Now I sense an intense curiosity to know who I am before the loneliness, when all I knew was the abiding alive sense of peace.  Maybe my mistaken presumption was that first I would remember who I truly am and then I would know again that vibrantly alive peace.  It occurs to me now perhaps that’s entirely inverse; remember to tap into…entrain to my inherently vibrantly alive peace, and then, then I will know who I am.

And while I am not yet clear on how, I am clearer than ever that reawakening the Divine Feminine in my self/Self is the crucial connection between what is and what is possible; an awakening of the collective Divine Feminine is a crucial component in the transformation of what’s possible in the human evolution experience.

The work of Speaking Peace to Power affirms and serves this awakening.

Atonement

01 24, 2021

“When you know who you truly are, there is an abiding alive sense of peace. You could call it “joy” because that’s what joy is: vibrantly alive peace. It is the joy of knowing yourself as the very life essence before life takes on form. That is the joy of Being – of being who you truly are.” Eckhart Tolle

There’s a path not taken…

A path taken off course…

A mistaken identity, a misfire, a disruption….another failing.

I’ve got to fill in these holes,” I said.

Silence.….

“Trust, ” She said, “your connection is unstable now.”

“I should atone somehow.”

“No atonement required.

Allow Me to be bigger than your thought of Me,” She said.

“I would so like to express myself authentically professionally,” I said.

She said, “What’s always on offer – solely, ever – is your connection to the Infinite, to Self.  What’s the most expanded consciousness you can allow?  From there you can encourage others to allow that same connection to guide their experience.  There is no order of difficulty.”
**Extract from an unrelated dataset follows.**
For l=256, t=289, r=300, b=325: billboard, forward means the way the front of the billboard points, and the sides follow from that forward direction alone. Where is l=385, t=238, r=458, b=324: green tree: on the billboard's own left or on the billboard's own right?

“There is hope in that,” I said.

“I am calling on you,” they both said.

Resignation

01 24, 2021

Sometimes when I look up from the sink after washing my face and see her in the mirror, see how much older she is than I am, I think it’s time to move on from this interminable quest for work, a quest that has become so familiar it feels like home.  Work has always felt empty.  But who I really AM, what matters, that’s not empty.

But there’s something about resignation, there’s no relief in it.  It doesn’t bring Peace.
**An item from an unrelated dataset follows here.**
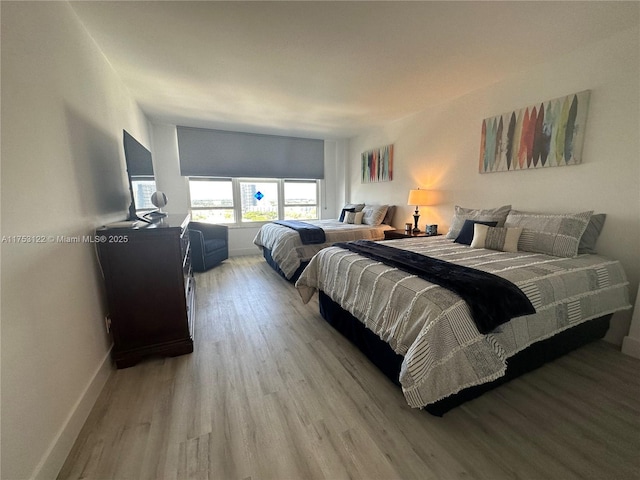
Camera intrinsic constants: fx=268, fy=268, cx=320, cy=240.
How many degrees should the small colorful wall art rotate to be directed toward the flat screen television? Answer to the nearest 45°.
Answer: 0° — it already faces it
Can I ask myself to experience peace even though nothing may ever change.  When I think I’ve experienced peace in the domain of ‘work’, I wonder if it’s actually resignation, submission to the crushing weight of Reality saying, “Admit and accept that you will never know the beauty of standing in your own radiance feeling the joy of ‘Ahh, this. This is what I’m here for.’

Over the course of the past week’s inquiry, lots of memories have come up, swirled around … only the occasional shimmer or a shard of insight.
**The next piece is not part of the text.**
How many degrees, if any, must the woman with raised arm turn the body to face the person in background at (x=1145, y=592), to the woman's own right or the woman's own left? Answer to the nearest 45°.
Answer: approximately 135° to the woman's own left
The one about moving to very rural Texas just as I turned 12.   The high school I would go to was smaller than my elementary school in Dallas. It might as well have been Mars.  My friends in Dallas were continuing their violin lessons, foreign language classes, learning about the world.  I can see now the meaning I made of that, and glimpses of that conclusion still repeat.  ‘I will never be the person I thought I could be.’  But it wasn’t resignation then, it was fury, resentment, rebellion and contempt.  Burn the house down.

The memory about showing horses, Fashion Design school, a year abroad to study language in college that wasn’t….  memories about times I tried to step out into a world of mastering a skill…but…something would happen, and nothing would happen.

Face it.

But I don’t like looking into the past for answers.  What’s the secret of happiness?… stop being unhappy.

Where is my bridge of Peace into ‘My Wildly Profound Work in the World’?  I experience Peace and trust it, until I turn my attention to the domain of work.  I try to close my eyes and imagine a world in which I make a congruent and authentic contribution, feeling whole where once I felt divided, recognizing the joy of meaningful work. 

Truth:  I do not have a vision of that world. 

Truth:  I long for wholeheartedness.

Truth:  I’m afraid that this is all there is.